Despite long-repeated predictions that credit and debit cards and forms of electronic banking will make paper checks obsolete, a major check printer is boosting employment at its plant in a southwestern suburb.
John H. Harland Co., the nation’s second-biggest check printer, opened the plant in Bolingbrook last spring to replace a smaller facility in Burr Ridge.
The Atlanta-based firm now employs about 175 people in the new plant, more than double the 75 workers at the previous location. Spokesman John Pensec says it currently has 34 openings for data-entry workers, press operators and other skilled jobs.
The company began a program in April 1996 to consolidate its 40 plants into nine over two years to increase efficiency and cut costs, he says. Employment at Bolingbrook is expected to reach 350 when the program is completed, he says, including some who will relocate from other facilities.
The new plant now handles about 9,400 orders a day from thousands of banks. Pensec says the plant’s output is projected to hit 37,500 a day under the program.
Harland produces blank checks at several other facilities around the country. The checks are then sent to other plants, including Bolingbrook, where the names and other information regarding checking-account holders are imprinted on the check face.
“We now fill 55 million orders in a year’s time companywide,” Pensec said. “That’s increasing despite the greater use of electronic payment systems. We estimate that check usage will increase 1 to 2 percent every year through early in the next century.”
Gamesmanship: Probably only Chicago Blackhawks owner Bill Wirtz would compare owning a bank to a professional hockey team.
Wirtz and his family are investors in the stocks of “14 to 20” small to medium-size banks across the country. They include the First National Bank of South Miami in Florida, Firstar Corp. in Milwaukee and First Security Trust & Savings Bank in west suburban Elmwood Park.
“When I look at combinations like the $19 billion merger of NationsBank and Barnett in Florida, it’s easy to feel very intimidated,” he said last week in a speech to the Association for Corporate Growth, a group of merger-and-acquisition specialists.
“But we’ve created niches for ourselves and, like the Blackhawks, I think we can compete against the bigger teams,” added Wirtz, president of Wirtz Corp., whose other core businesses include real estate and wholesale wine and beer distribution.
But for small banks to survive, Wirtz said, they will have to engage in joint ventures with other businesses, including insurance companies, securities dealers and travel agencies.
After his talk, Wirtz declined to say if he wants to buy more banks.
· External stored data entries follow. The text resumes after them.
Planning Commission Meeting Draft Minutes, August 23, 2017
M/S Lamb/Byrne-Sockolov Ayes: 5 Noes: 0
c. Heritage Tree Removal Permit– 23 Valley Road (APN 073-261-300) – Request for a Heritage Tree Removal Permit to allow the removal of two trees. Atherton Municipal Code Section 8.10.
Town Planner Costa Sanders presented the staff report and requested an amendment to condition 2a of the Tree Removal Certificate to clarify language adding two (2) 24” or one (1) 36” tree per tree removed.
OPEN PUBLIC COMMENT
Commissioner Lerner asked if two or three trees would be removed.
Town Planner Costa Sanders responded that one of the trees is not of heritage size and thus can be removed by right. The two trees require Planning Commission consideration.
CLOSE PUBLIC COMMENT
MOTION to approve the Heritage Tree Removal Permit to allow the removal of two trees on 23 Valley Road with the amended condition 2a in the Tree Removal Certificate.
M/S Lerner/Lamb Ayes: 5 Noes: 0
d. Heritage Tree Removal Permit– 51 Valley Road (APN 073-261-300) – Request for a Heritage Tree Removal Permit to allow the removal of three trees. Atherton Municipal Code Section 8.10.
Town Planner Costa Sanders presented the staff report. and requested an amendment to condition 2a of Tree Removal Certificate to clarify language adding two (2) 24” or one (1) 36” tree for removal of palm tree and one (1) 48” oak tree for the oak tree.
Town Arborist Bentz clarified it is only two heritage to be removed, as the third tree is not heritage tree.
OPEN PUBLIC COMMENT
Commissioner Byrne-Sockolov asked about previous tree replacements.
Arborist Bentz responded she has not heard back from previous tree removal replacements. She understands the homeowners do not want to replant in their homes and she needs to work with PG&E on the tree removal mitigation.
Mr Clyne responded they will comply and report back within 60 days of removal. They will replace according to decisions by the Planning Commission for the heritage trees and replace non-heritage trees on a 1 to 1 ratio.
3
He also denied speculation that Firstar, where he is a director and the largest stockholder, is seeking a merger partner.
Broker expands: Michael Stoken, who opened First Albany Corp.’s first full-service brokerage office west of Buffalo in Chicago during May, is already planning an expansion.
“We have 7,000 square feet and will exercise an option for another 7,000,” said Stoken, senior VP and resident manager of the office in Citicorp Northwestern Atrium Center. He hired two brokers last week, bringing his force to 13, and will add two more in the next few weeks.
Before he joined First Albany, Stoken was a senior VP and portfolio manager at Oppenheimer & Co. Earlier in his career he worked for Rodman & Renshaw Inc. and Bear, Stearns & Co.
Stoken and two other former Oppenheimer brokers, Eric Kuby and Peter Gottlieb, opened the office with a full book of clients.
Bank notes: Customers of Success National Bank and community residents will have an opportunity to buy stock in the bank’s parent firm, Success Bancshares Inc., when it goes public, probably this week. The Lincolnshire-based holding company plans to offer 1.2 million shares at $12.50 each in an initial public sale. Everen Securities Inc. is the underwriter.